Convert every line of the listing into a JSON array of strings, with one string per line and no entries for blank lines.

---- INPUT RECORDS

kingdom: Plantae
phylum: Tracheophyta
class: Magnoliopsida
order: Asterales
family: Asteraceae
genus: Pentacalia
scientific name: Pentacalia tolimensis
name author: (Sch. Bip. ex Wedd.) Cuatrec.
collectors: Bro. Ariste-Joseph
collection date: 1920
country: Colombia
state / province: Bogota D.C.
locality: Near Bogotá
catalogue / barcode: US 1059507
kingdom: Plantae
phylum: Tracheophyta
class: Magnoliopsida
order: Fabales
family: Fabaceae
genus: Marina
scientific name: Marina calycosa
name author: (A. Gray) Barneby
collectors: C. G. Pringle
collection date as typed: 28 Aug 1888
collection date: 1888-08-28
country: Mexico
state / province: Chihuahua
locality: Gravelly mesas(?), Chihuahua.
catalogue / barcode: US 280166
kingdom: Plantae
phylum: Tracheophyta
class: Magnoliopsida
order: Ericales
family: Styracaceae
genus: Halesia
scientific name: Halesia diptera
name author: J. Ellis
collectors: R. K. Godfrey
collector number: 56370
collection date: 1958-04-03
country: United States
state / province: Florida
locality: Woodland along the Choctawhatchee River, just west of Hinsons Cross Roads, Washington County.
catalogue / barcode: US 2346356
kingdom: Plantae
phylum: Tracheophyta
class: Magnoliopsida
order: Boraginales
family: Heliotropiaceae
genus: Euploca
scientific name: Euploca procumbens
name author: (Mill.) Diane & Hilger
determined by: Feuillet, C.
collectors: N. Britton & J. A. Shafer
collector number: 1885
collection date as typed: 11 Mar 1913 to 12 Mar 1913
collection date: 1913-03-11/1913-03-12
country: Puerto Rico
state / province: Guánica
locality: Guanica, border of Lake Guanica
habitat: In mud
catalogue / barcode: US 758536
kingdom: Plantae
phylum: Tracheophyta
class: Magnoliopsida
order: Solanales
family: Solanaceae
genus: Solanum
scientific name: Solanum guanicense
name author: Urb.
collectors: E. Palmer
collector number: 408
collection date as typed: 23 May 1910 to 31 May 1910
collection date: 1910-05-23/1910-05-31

--------

● **COMPLETE ANSWER**:
[
  "kingdom: Plantae",
  "phylum: Tracheophyta",
  "class: Magnoliopsida",
  "order: Asterales",
  "family: Asteraceae",
  "genus: Pentacalia",
  "scientific name: Pentacalia tolimensis",
  "name author: (Sch. Bip. ex Wedd.) Cuatrec.",
  "collectors: Bro. Ariste-Joseph",
  "collection date: 1920",
  "country: Colombia",
  "state / province: Bogota D.C.",
  "locality: Near Bogotá",
  "catalogue / barcode: US 1059507",
  "kingdom: Plantae",
  "phylum: Tracheophyta",
  "class: Magnoliopsida",
  "order: Fabales",
  "family: Fabaceae",
  "genus: Marina",
  "scientific name: Marina calycosa",
  "name author: (A. Gray) Barneby",
  "collectors: C. G. Pringle",
  "collection date as typed: 28 Aug 1888",
  "collection date: 1888-08-28",
  "country: Mexico",
  "state / province: Chihuahua",
  "locality: Gravelly mesas(?), Chihuahua.",
  "catalogue / barcode: US 280166",
  "kingdom: Plantae",
  "phylum: Tracheophyta",
  "class: Magnoliopsida",
  "order: Ericales",
  "family: Styracaceae",
  "genus: Halesia",
  "scientific name: Halesia diptera",
  "name author: J. Ellis",
  "collectors: R. K. Godfrey",
  "collector number: 56370",
  "collection date: 1958-04-03",
  "country: United States",
  "state / province: Florida",
  "locality: Woodland along the Choctawhatchee River, just west of Hinsons Cross Roads, Washington County.",
  "catalogue / barcode: US 2346356",
  "kingdom: Plantae",
  "phylum: Tracheophyta",
  "class: Magnoliopsida",
  "order: Boraginales",
  "family: Heliotropiaceae",
  "genus: Euploca",
  "scientific name: Euploca procumbens",
  "name author: (Mill.) Diane & Hilger",
  "determined by: Feuillet, C.",
  "collectors: N. Britton & J. A. Shafer",
  "collector number: 1885",
  "collection date as typed: 11 Mar 1913 to 12 Mar 1913",
  "collection date: 1913-03-11/1913-03-12",
  "country: Puerto Rico",
  "state / province: Guánica",
  "locality: Guanica, border of Lake Guanica",
  "habitat: In mud",
  "catalogue / barcode: US 758536",
  "kingdom: Plantae",
  "phylum: Tracheophyta",
  "class: Magnoliopsida",
  "order: Solanales",
  "family: Solanaceae",
  "genus: Solanum",
  "scientific name: Solanum guanicense",
  "name author: Urb.",
  "collectors: E. Palmer",
  "collector number: 408",
  "collection date as typed: 23 May 1910 to 31 May 1910",
  "collection date: 1910-05-23/1910-05-31"
]